2 Die zuständige Bundesstelle sorgt für die Koordination der Testtätigkeit der um Finanzhilfe nachsuchenden Konsumentenorganisationen.

Art. 7 Unabhängigkeit bei der Durchführung von Tests

Eine Organisation, welche für die Durchführung vergleichender Tests gemäss Arti­kel 5 Absatz 1 Buchstabe b Finanzhilfe erhält, muss so unabhängig sein, dass die objektive Durchführung der Tests gewährleistet ist.

4. Abschnitt: Auskunftspflicht

Art. 8

1 Organisationen, die Finanzhilfe beanspruchen, müssen der zuständigen Verwal­tungseinheit alle erforderlichen Auskünfte erteilen und Einblick in die Unterlagen gewähren.

2 Die betroffenen Organisationen der Wirtschaft und der Konsumenten sowie die Anbieter von Waren und Dienstleistungen müssen der zuständigen Verwaltungsein­heit alle Auskünfte erteilen, die für den Vollzug von Vorschriften des Bundesrates über die Waren- und Dienstleistungsdeklaration (Art. 4) erforderlich sind.

5. Abschnitt: Eidgenössische Kommission für Konsumentenfragen

Art. 9

1 Der Bundesrat bestellt eine Eidgenössische Kommission für Konsumentenfragen, in der die Konsumenten, die Wirtschaft und die Wissenschaft vertreten sind.
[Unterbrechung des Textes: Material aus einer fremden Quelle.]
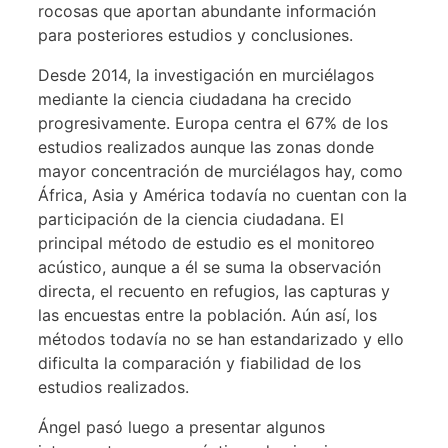
rocosas que aportan abundante información
para posteriores estudios y conclusiones.
Desde 2014, la investigación en murciélagos
mediante la ciencia ciudadana ha crecido
progresivamente. Europa centra el 67% de los
estudios realizados aunque las zonas donde
mayor concentración de murciélagos hay, como
África, Asia y América todavía no cuentan con la
participación de la ciencia ciudadana. El
principal método de estudio es el monitoreo
acústico, aunque a él se suma la observación
directa, el recuento en refugios, las capturas y
las encuestas entre la población. Aún así, los
métodos todavía no se han estandarizado y ello
dificulta la comparación y fiabilidad de los
estudios realizados.
Ángel pasó luego a presentar algunos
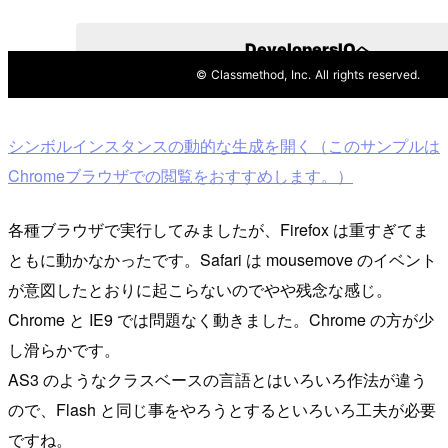
シンボルインスタンスの動的な生成を開く（このサンプルは
Chromeブラウザでの閲覧をおすすめします。）
各種ブラウザで実行してみましたが、Firefox は重すぎてま
ともに動かなかったです。Safari は mousemove のイベント
が意図したとおりに起こらないのでやや残念な感じ。
Chrome と IE9 では問題なく動きました。Chrome の方が少
し滑らかです。
AS3 のようなクラスベースの言語とはいろいろ作法が違う
ので、Flash と同じ事をやろうとするといろいろ工夫が必要
ですね。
2 Die Kommission berät den Bundesrat und die Departemente in Angelegenheiten, die die Konsumenten betreffen.

3 Die Kommission fördert die partnerschaftliche Lösung von Konsumentenfragen.

6. Abschnitt: Verfahren und Strafbestimmungen

Art. 10 Rechtsschutz

Der Rechtsschutz richtet sich nach den Bestimmungen über die Bundesverwaltungs­rechtspflege.
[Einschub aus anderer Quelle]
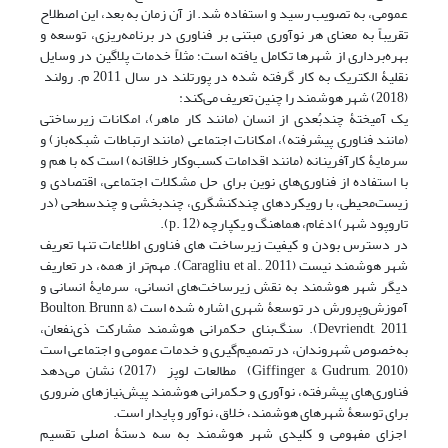
عمومی، به تصویب رسید و استفاده شد. از آن زمان به بعد، این اصطلاح
تقریباً به معنای هر نوآوری مبتنی بر فناوری در برنامه‌ریزی، توسعه و
بهره‌برداری از شهرها تکامل یافته است؛ مثلاً خدمات پلاگین در وسایل
نقلیۀ الکتریک به کار گرفته شده در پورتلند در سال 2011 م. رولند
(2018) شهر هوشمند را چنین تعریف می‌کند:
یک آمیختۀ چندبُعدی از انسان (مانند کار ماهر)، امکانات زیرساختی
(مانند فناوری پیشرفته)، امکانات اجتماعی (مانند ارتباطات شبکه‌باز) و
سرمایۀ کارآفرینانه (مانند اقدامات کسب‌وکار خلاقانه) است که با هم و
با استفاده از فناوری‌های نوین برای حل مشکلات اجتماعی، اقتصادی و
زیست‌محیطی، با رویکردهای چندکنشگری، چندبخشی و چندسطحی (در
تاروپود شهر) ادغام، هماهنگ و یکپارچه (p. 12).
در دسترس بودن و کیفیت زیرساخت های فناوری اطلاعات تنها تعریف
شهر هوشمند نیست (Caragliu et al., 2011). مهم‌تر از همه، در تعاریف
دیگر شهر هوشمند به نقش زیرساخت‌های انسانی، سرمایۀ انسانی و
آموزش‌وپرورش در توسعۀ شهری اشاره شده است (Boulton, Brunn &
Devriendt, 2011). سنگ‌بنای حکمرانی هوشمند مشارکت ذی‌نفعان،
به‌خصوص شهروندان، در تصمیم‌گیری و خدمات عمومی و اجتماعی است
(Giffinger & Gudrum, 2010) مطالعات لوپز (2017) نشان می‌دهد
فناوری‌های پیشرفته، نوآوری و حکمرانی هوشمند پیش‌نیازهای ضروری
برای توسعۀ شهرهای هوشمند، خلاق، نوآور و پایدار است.
اجزای مفهومی و کلیدی شهر هوشمند به سه دستۀ اصلی تقسیم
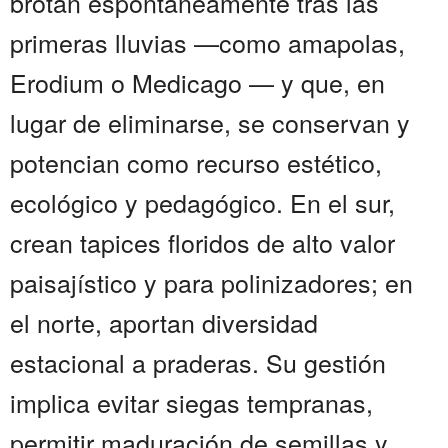
brotan espontáneamente tras las
primeras lluvias —como amapolas,
Erodium o Medicago — y que, en
lugar de eliminarse, se conservan y
potencian como recurso estético,
ecológico y pedagógico. En el sur,
crean tapices floridos de alto valor
paisajístico y para polinizadores; en
el norte, aportan diversidad
estacional a praderas. Su gestión
implica evitar siegas tempranas,
permitir maduración de semillas y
Art. 11 Strafbare Handlungen

1 Mit Busse wird bestraft, wer vorsätzlich:

a.
gegen eine Vorschrift des Bundesrates über die Waren- und Dienstleistungs­deklaration (Art. 4) verstösst, die eine Strafandrohung enthält;
b.
die Auskunftspflicht nach Artikel 8 Absatz 2 nicht erfüllt.
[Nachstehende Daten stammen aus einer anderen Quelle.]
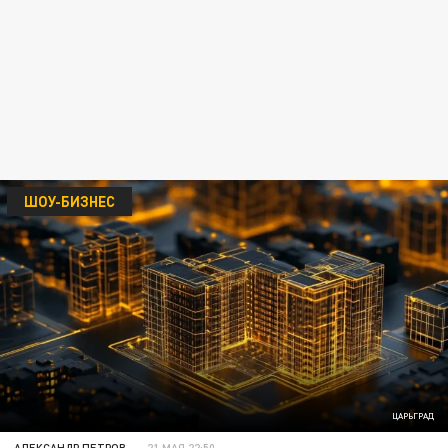
ШОУ-БИЗНЕС
ЦАРЬГРАД
АЛЕКСАНДР ПЕТРОВ
21 МАЯ 22:50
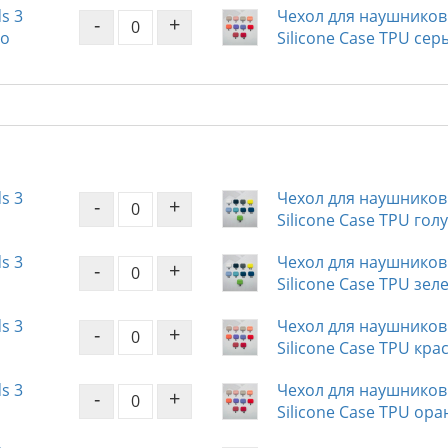
s 3
Чехол для наушников 
-
+
ло
Silicone Case TPU сер
s 3
Чехол для наушников 
-
+
Silicone Case TPU гол
s 3
Чехол для наушников 
-
+
Silicone Case TPU зе
s 3
Чехол для наушников 
-
+
Silicone Case TPU кр
s 3
Чехол для наушников 
-
+
Silicone Case TPU ор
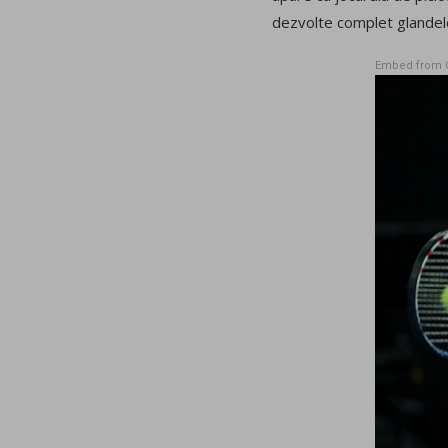
dezvolte complet glandele
Embed from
2 Handelt der Täter fahrlässig, so beträgt die Busse bis zu 2000 Franken.

3 In besonders leichten Fällen kann auf die Bestrafung verzichtet werden.

7. Abschnitt: Schlussbestimmungen

Art. 13 Vollzug

1 Der Bundesrat vollzieht dieses Gesetz. Er erlässt die Ausführungsbestimmungen.

2 Er kann für den Vollzug der Vorschriften die betroffenen Organisationen der Wirt­schaft und der Konsumenten beiziehen.

Art. 14 Referendum und Inkrafttreten

1 Dieses Gesetz untersteht dem fakultativen Referendum.

2 Der Bundesrat bestimmt das Inkrafttreten.